WHAT YOU WILL DO:
Reproduce the text of every item below word for word, leaving out the pictures.

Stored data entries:
----

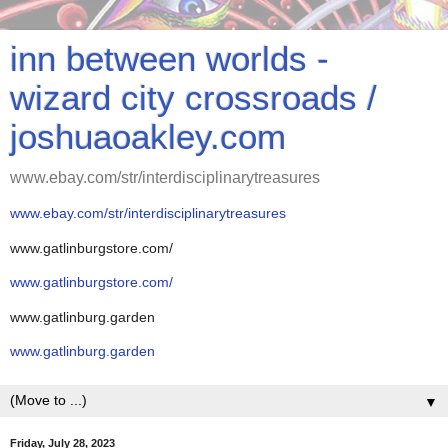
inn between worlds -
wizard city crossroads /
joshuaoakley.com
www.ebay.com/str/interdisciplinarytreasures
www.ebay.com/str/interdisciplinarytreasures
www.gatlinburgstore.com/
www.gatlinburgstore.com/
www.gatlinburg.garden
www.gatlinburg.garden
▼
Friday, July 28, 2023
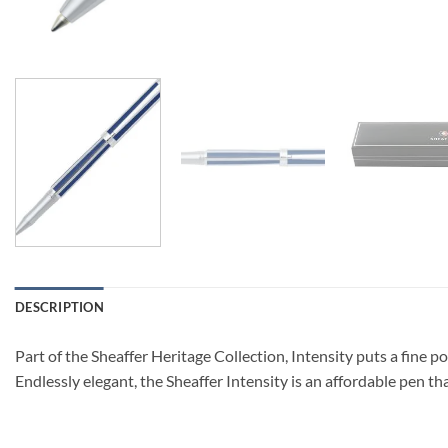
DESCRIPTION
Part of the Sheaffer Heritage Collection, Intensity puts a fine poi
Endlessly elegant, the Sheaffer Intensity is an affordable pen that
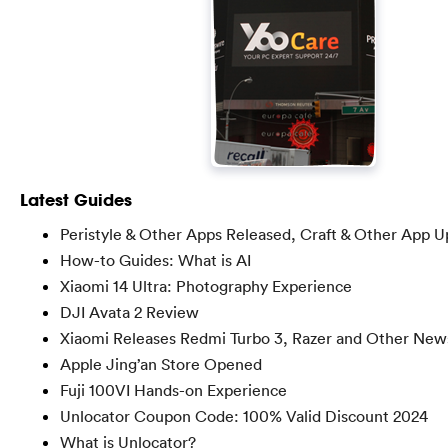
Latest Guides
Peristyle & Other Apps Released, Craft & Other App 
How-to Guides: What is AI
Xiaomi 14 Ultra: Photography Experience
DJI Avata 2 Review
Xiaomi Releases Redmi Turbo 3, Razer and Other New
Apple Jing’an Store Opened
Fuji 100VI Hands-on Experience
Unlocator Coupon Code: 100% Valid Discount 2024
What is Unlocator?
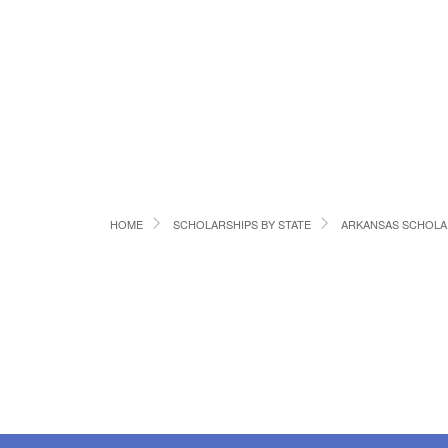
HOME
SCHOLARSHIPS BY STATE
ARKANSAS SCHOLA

----

REPLY TO THE TASK:
inn between worlds -
wizard city crossroads /
joshuaoakley.com
www.ebay.com/str/interdisciplinarytreasures
www.ebay.com/str/interdisciplinarytreasures
www.gatlinburgstore.com/
www.gatlinburgstore.com/
www.gatlinburg.garden
www.gatlinburg.garden
▼
Friday, July 28, 2023
DESCRIPTION
Part of the Sheaffer Heritage Collection, Intensity puts a fine poi
Endlessly elegant, the Sheaffer Intensity is an affordable pen that
Latest Guides
Peristyle & Other Apps Released, Craft & Other App 
How-to Guides: What is AI
Xiaomi 14 Ultra: Photography Experience
DJI Avata 2 Review
Xiaomi Releases Redmi Turbo 3, Razer and Other New
Apple Jing’an Store Opened
Fuji 100VI Hands-on Experience
Unlocator Coupon Code: 100% Valid Discount 2024
What is Unlocator?
HOME
SCHOLARSHIPS BY STATE
ARKANSAS SCHOLA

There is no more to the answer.